異変が起きたのは、先月のことだ。主宰者の高木が持参した古書から、挟まれていたはずの「栞」が消えていた。その栞は、高木が亡き妻から贈られた特別なものだったはずだ。しかし、高木は首を傾げ、「貸し出した覚えはない」と呟いただけだった。
その翌週、高木は自室で遺体となって発見された。奇妙なことに、現場の状況は、彼が最後に読書会で絶賛した『毒薬の回廊』のラストシーンと完全に一致していた。密室、毒殺、そして遺体の側に添えられた、見覚えのない新しい栞。
「これは、誰かによる死のシミュレーションだ」
メンバーの一人である探偵小説家の佐山は、戦慄しながら告げた。高木の死を皮切りに、読書会は恐怖のサロンへと変貌した。次の課題図書は、雪山の山荘を舞台にした密室殺人の物語。そしてその本を所有しているのは、気弱な女子大生の由紀だった。
「次は私の番なの?」
震える由紀の言葉に、メンバーの視線が交錯する。議論の対象となる本を所持している者が、その物語の結末をなぞるように殺される。

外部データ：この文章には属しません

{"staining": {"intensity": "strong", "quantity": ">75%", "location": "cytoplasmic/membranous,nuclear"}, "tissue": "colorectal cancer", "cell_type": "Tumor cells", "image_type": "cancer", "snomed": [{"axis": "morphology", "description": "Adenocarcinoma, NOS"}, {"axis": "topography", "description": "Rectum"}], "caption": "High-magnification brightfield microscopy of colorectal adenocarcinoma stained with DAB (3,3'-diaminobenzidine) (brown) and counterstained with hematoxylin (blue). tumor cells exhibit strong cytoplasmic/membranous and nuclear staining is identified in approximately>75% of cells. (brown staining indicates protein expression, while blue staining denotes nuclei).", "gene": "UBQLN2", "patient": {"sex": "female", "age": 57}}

これは単なる偶然か、それとも読書会の中に紛れ込んだ「作家」による殺人演出なのか。
犯人は、あえて次の課題図書を選定することで、死のプロットをコントロールしている。ターゲットを本の中に誘い込み、自らの手で殺すのではなく、被害者に「物語の結末」を演じさせるという狂気のショー。

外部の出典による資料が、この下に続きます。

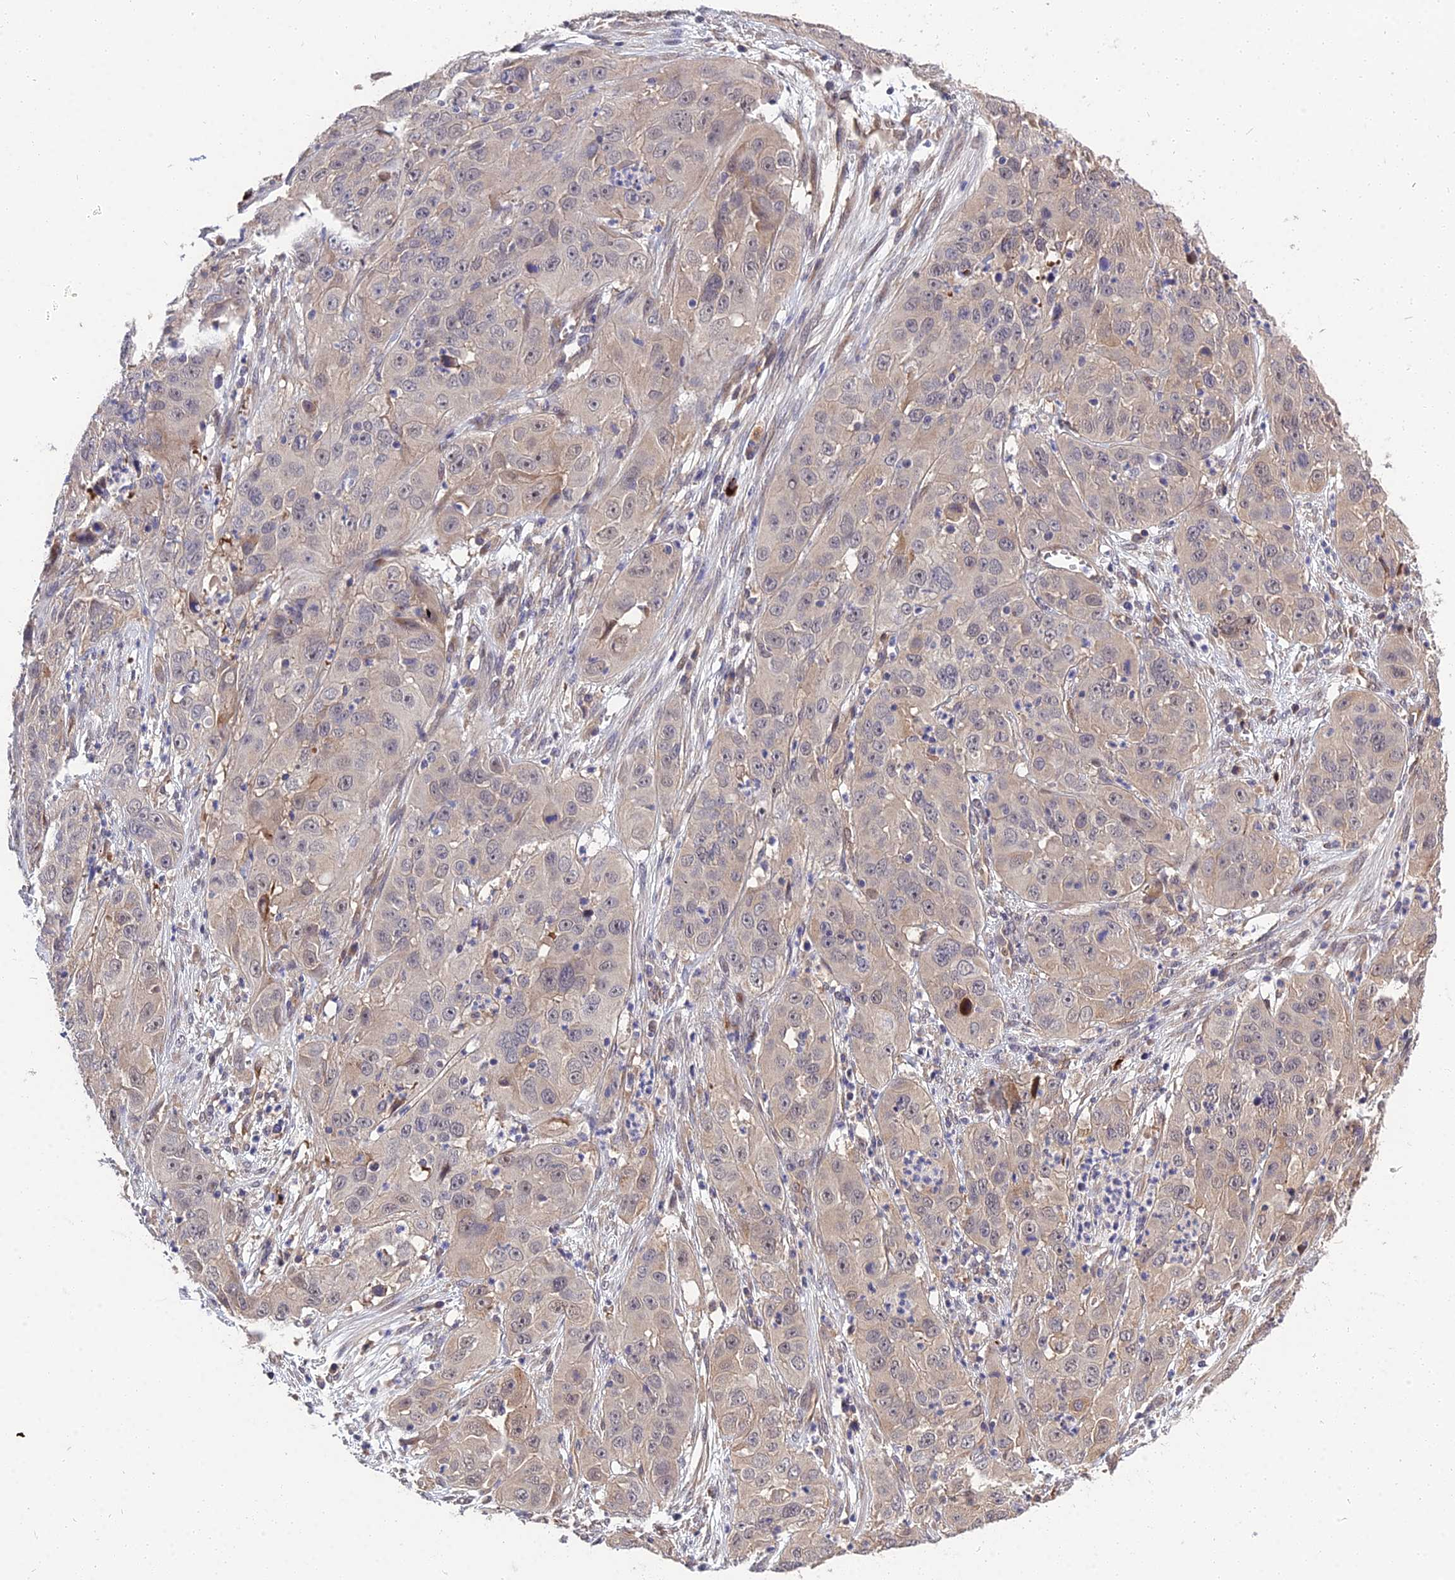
{"staining": {"intensity": "negative", "quantity": "none", "location": "none"}, "tissue": "cervical cancer", "cell_type": "Tumor cells", "image_type": "cancer", "snomed": [{"axis": "morphology", "description": "Squamous cell carcinoma, NOS"}, {"axis": "topography", "description": "Cervix"}], "caption": "This micrograph is of cervical cancer stained with immunohistochemistry to label a protein in brown with the nuclei are counter-stained blue. There is no positivity in tumor cells.", "gene": "MFSD2A", "patient": {"sex": "female", "age": 32}}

読書会という名の密室で、ページをめくる指先が震える。次の被害者は誰か。そして、すべての物語を書き上げようとしている犯人の正体は。
栞が差し込まれる場所が、次の死の住所となる。誰の所有する本に、最後の栞が挟まれるのか。物語はまだ、最終章(エピローグ)を迎えていない。